Typhoid fever is a bacterial disease, caused by Salmonella typhi. It is transmitted through the ingestion of food or drink contaminated by the faeces or urine of infected people.
Symptoms usually develop 1–3 weeks after exposure, and may be mild or severe. They include high fever, malaise, headache, constipation or diarrhoea, rose-coloured spots on the chest, and enlarged spleen and liver. Healthy carrier state may follow acute illness.

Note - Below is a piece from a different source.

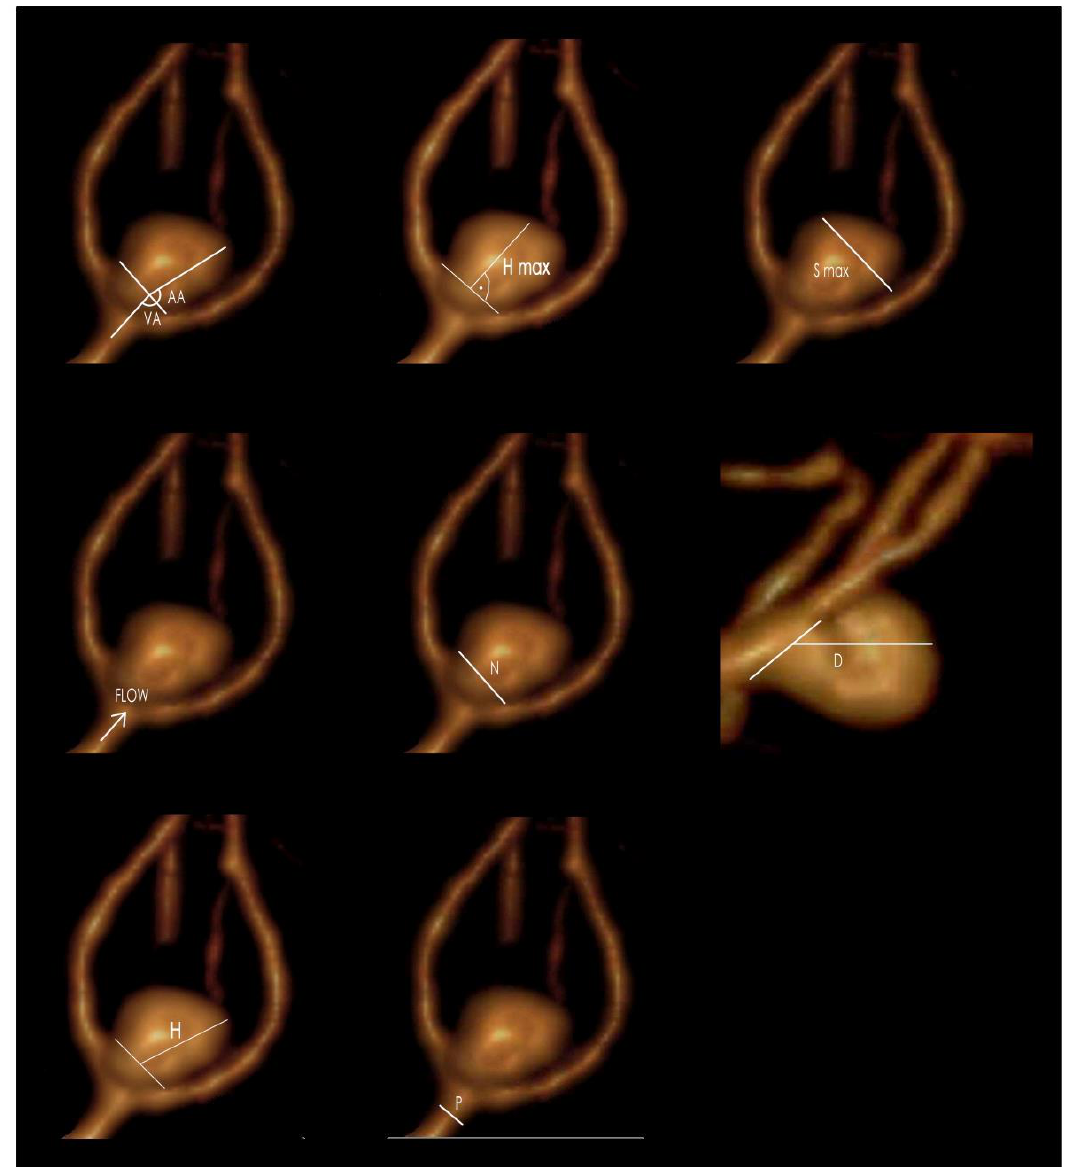
Figure 1. The morphometric parameters (flow—blood flow direction): S max—maximal aneurysm dome size; N—neck size; H—maximum aneurysm height, measured between the center of the aneurysm neck and the greatest distance to the aneurysm dome; H max—maximal perpendicular height, the largest perpendicular distance from the neck of the aneurysm to the dome of the aneurysm; P—parent artery diameter; AA—aneurysm angle; VA—vessel angle; D—maximum aneurysm depth (GIMP 2.10.22 DMG revision 3 for macOS).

Typhoid fever can be treated with antibiotics. However, resistance to common antimicrobials is widespread. Healthy carriers should be excluded from handling food.
Typhoid Fever Vaccines
Two new-generation two typhoid vaccines of demonstrated safety and efficacy are available on the international market, the Vi polysaccharide vaccine which is administrated by injection and the live attenuated Ty21a vaccine which is given orally. The Vi polysaccharide vaccine is composed of purified Vi capsular polysaccharide from the Ty2 S. Typhi strain. It is administered subcutaneously or intramuscularly. The Ty21a oral vaccine is based on an attenuated Ty2 strain in which multiple genes, including the genes responsible for the production of the Vi polysaccharide, have been mutated. The oral Ty21a vaccine is available as enteric-coated capsules or a liquid suspension. The whole-cell heat-phenol or acetone inactivated vaccine is still available in several developing countries. However, given its relatively high reactogenicity, this vaccine should be replaced by the Vi polysaccharide vaccine or the Ty21a vaccine.